Since time-lapse imaging was initiated 15 minutes after starting the 37°C incubation, the initial phase of VSVG3-SP-GFP release was not acquired. To observe the initial phase of release, equivalent samples were fixed at 0, 10, 20, and 30 minutes after being transferred to 37°C. From these samples it was observed that slight accumulations of VSVG3-SP-GFP were present at the infection site 10 minutes after release. Following 20 minutes of temperature release of VSVG3-SP-GFP from the TGN, VSVG3-SP-GFP was observed at the EPEC microcolonies (S6 Fig).

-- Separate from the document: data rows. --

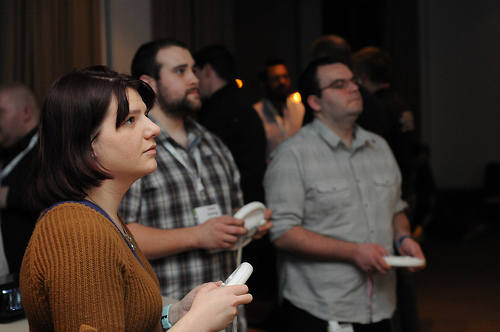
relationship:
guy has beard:
[116, 39, 274, 332] [157, 86, 202, 116]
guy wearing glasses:
[262, 58, 427, 332] [318, 72, 364, 89]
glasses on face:
[318, 72, 364, 89] [313, 60, 365, 117]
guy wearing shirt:
[262, 58, 427, 332] [263, 115, 408, 322]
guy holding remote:
[116, 39, 274, 332] [227, 200, 268, 251]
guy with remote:
[262, 58, 427, 332] [227, 200, 268, 251]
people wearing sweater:
[18, 65, 254, 332] [5, 188, 166, 330]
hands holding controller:
[178, 277, 256, 330] [219, 262, 254, 289]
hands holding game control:
[184, 202, 279, 256] [227, 201, 268, 252]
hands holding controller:
[338, 226, 429, 276] [377, 254, 426, 268]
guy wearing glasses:
[262, 58, 427, 332] [314, 74, 356, 91]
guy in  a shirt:
[116, 39, 274, 332] [118, 107, 258, 329]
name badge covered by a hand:
[185, 196, 233, 226] [181, 210, 251, 259]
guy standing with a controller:
[262, 58, 427, 332] [377, 254, 426, 268]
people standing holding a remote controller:
[18, 65, 254, 332] [221, 260, 253, 282]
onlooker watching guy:
[249, 61, 304, 146] [262, 58, 427, 332]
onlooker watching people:
[249, 61, 304, 146] [25, 60, 166, 330]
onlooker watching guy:
[249, 61, 304, 146] [116, 39, 274, 332]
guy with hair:
[116, 39, 274, 332] [110, 32, 190, 102]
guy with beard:
[116, 39, 274, 332] [149, 81, 208, 118]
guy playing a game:
[116, 39, 274, 332] [176, 138, 499, 332]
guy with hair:
[262, 58, 427, 332] [300, 55, 347, 102]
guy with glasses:
[262, 58, 427, 332] [312, 69, 367, 99]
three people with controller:
[18, 37, 425, 329] [219, 262, 254, 289]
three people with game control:
[18, 37, 425, 329] [222, 191, 273, 254]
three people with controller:
[18, 37, 425, 329] [377, 254, 426, 268]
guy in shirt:
[116, 39, 274, 332] [118, 107, 258, 329]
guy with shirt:
[262, 58, 427, 332] [263, 115, 408, 322]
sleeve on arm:
[250, 154, 322, 298] [267, 150, 381, 278]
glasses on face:
[321, 77, 357, 91] [305, 64, 383, 148]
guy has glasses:
[262, 58, 427, 332] [322, 75, 364, 90]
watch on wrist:
[158, 297, 175, 329] [190, 213, 208, 251]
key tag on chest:
[197, 203, 219, 217] [174, 127, 193, 148]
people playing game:
[43, 68, 395, 325] [477, 34, 499, 138]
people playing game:
[18, 65, 254, 332] [477, 34, 499, 138]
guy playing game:
[262, 58, 427, 332] [477, 34, 499, 138]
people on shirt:
[18, 65, 254, 332] [20, 197, 169, 329]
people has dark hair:
[18, 65, 254, 332] [47, 70, 153, 175]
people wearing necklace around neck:
[18, 65, 254, 332] [79, 177, 139, 214]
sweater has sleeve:
[34, 201, 152, 329] [39, 206, 129, 330]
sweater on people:
[19, 201, 164, 332] [18, 65, 254, 332]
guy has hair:
[262, 58, 427, 332] [129, 38, 169, 88]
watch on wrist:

Accumulation of VSVG3-SP-GFP at the infection site was observed as early as 10 min after release from the TGN, and time-lapse imaging showed that continuous VSVG3-SP-GFP recruitment was sustained for at least 95 min after release. This indicates that EPEC can recruit newly synthesized basolateral protein directly from the TGN, probably by redirecting basolateral vesicles from the TGN to the site of microcolony growth.
Discussion
In the present study we showed that EPEC infection of MDCK cells altered cell polarity and that this occured locally at the EPEC microcolony rather than throughout the apical plasma membrane. Basolateral membrane proteins were re-directed and recruited to the site of microcolony growth at the apical membrane. The recruitment seemed to occur via redirection of the basolateral sorting machinery and thus, transport vesicles destined for the basolateral membrane.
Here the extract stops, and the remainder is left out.